# Formula to calculate loan repayments



## bullmarket (17 April 2006)

Good evening to whoever is reading this 

Earlier I went off topic in the Liberal v Labor thread when I started talking about calculating mortgage loan repayments.

Anyway, for anyone interested in calculating loan repayments and maximum loan amounts, attached is a spreadsheet that works it for you.

Be aware that results in the spreadsheet might be a little different to some online calculators which might use 26 fortnights and 52 weeks in a year and it certainly doesn't take into account any extra fees or criteria lending institutions might have.  

My spreadsheet uses 26.089 fortnights (365.25/14) and 52.179 weeks (365.25/7) in a year.  The 365.25 takes into account the extra day in leap years.

_The formula behind the spreadsheet's number crunching is:_


R = I x L / (1 - (1+I)^(-n))

Where:

R = Monthly/Fortnightly/Weekly Repayments

I = Interest Rate for the repayment period....ie....if annual interest rate = 7% 
     and repayments are monthly then I = 7/12

L = The Total Initial Loan Amount

n = the number of periods in the loan term....ie...if loan term = 20 years   
     and the repayments are monthly then n = 20 x 12

Anyway, for anyone interested feel free to download and play with it, hack/butcher it to suit.  If anyone needs any help with it I'll try to reply tomorrow.

cheers

bullmarket


----------



## Smurf1976 (18 April 2006)

*Re: Formula - Calculate Loan Repayments*

I too went somewhat off topic in that thread with my argument about debt levels and housing, although it is a very mainstream political issue.
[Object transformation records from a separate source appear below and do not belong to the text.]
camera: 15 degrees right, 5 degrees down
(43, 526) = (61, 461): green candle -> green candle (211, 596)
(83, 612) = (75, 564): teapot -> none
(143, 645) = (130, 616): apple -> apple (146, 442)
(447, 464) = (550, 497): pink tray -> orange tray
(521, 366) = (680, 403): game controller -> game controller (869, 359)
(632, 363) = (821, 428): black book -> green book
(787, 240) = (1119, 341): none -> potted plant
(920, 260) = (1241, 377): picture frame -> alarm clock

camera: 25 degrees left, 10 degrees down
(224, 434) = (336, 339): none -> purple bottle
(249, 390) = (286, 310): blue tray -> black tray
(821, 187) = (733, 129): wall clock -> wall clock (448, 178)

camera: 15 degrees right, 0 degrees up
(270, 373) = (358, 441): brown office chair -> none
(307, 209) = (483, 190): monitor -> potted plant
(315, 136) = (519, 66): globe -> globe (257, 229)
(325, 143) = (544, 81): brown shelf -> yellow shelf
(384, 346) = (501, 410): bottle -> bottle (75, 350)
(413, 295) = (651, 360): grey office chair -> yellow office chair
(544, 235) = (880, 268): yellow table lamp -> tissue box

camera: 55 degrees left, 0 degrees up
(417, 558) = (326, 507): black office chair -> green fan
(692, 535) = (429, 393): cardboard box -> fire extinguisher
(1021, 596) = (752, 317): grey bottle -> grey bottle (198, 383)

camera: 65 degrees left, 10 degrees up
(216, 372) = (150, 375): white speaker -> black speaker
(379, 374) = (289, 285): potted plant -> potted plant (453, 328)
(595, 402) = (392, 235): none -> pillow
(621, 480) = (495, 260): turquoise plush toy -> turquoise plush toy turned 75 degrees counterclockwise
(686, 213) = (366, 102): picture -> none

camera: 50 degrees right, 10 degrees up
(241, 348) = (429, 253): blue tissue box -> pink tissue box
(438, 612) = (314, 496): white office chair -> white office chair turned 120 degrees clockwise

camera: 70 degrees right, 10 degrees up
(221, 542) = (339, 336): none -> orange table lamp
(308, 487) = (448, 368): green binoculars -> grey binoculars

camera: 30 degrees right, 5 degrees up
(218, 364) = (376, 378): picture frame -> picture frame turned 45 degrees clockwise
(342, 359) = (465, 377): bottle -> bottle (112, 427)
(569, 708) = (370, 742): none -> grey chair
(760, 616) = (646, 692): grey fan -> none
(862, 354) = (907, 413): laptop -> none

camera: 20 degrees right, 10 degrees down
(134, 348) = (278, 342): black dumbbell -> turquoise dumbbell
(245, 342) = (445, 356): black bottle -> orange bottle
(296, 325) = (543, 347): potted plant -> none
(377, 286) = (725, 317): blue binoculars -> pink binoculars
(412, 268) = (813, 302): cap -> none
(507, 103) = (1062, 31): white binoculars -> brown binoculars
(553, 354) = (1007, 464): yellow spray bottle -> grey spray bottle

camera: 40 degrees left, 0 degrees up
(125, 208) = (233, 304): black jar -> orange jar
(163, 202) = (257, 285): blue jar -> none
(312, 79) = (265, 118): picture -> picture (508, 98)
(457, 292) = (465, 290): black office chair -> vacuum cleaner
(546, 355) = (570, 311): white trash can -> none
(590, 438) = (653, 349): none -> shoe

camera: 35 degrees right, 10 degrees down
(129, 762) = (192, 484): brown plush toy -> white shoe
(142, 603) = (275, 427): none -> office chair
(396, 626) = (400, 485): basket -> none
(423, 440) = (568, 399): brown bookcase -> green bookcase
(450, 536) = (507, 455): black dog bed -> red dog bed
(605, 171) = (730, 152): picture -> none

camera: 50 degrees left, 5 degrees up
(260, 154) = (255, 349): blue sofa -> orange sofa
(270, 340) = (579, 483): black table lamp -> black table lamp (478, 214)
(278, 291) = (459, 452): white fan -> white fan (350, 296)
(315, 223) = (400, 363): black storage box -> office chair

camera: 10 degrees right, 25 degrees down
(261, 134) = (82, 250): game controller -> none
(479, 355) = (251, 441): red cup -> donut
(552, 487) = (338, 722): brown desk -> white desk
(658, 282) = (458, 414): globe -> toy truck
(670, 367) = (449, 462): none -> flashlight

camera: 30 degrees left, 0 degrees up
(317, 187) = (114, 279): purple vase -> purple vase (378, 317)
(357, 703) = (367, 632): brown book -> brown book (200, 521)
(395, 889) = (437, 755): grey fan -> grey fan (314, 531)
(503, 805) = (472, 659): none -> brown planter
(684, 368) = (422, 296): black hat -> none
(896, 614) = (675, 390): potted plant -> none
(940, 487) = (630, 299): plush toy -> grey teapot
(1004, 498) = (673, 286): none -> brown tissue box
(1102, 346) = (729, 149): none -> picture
Anyway, here might be a good place to post this with regards to my previous comments about inflation eroding the value of debt.

The full article is here. http://www.bankofengland.co.uk/publications/speeches/2002/speech181.pdf

It's a speech from Mervyn King, then Deputy Governor of the Bank of England (UK equivalent of the RBA) on the very subject that inflation erodes the value of debt. It would seem that much the same circumstances also apply in Australia.



> The move from a regime of high inflation to one of price stability can have
> consequences which again are best illustrated by the housing market. A credible
> move to inflation targeting can bring down inflation expectations relatively quickly,
> even if with a lag. Chart 7 shows that inflation expectations, as measured by surveys,
> ...


----------



## bullmarket (18 April 2006)

*Re: Formula - Calculate Loan Repayments*

For anyone interested, I've added another block to the original spreadsheet which allows you to calculate *the length of repayment periods * for a set of loan amount, interest rate and weekly/fortnightly/monthly repayment.

Anyone who knows their way around Excel could have added it themselves but for those who aren't too familiar with Excel the upgraded spreadsheet is attached below.  The rest is the same as per my original post.

cheers

bullmarket


----------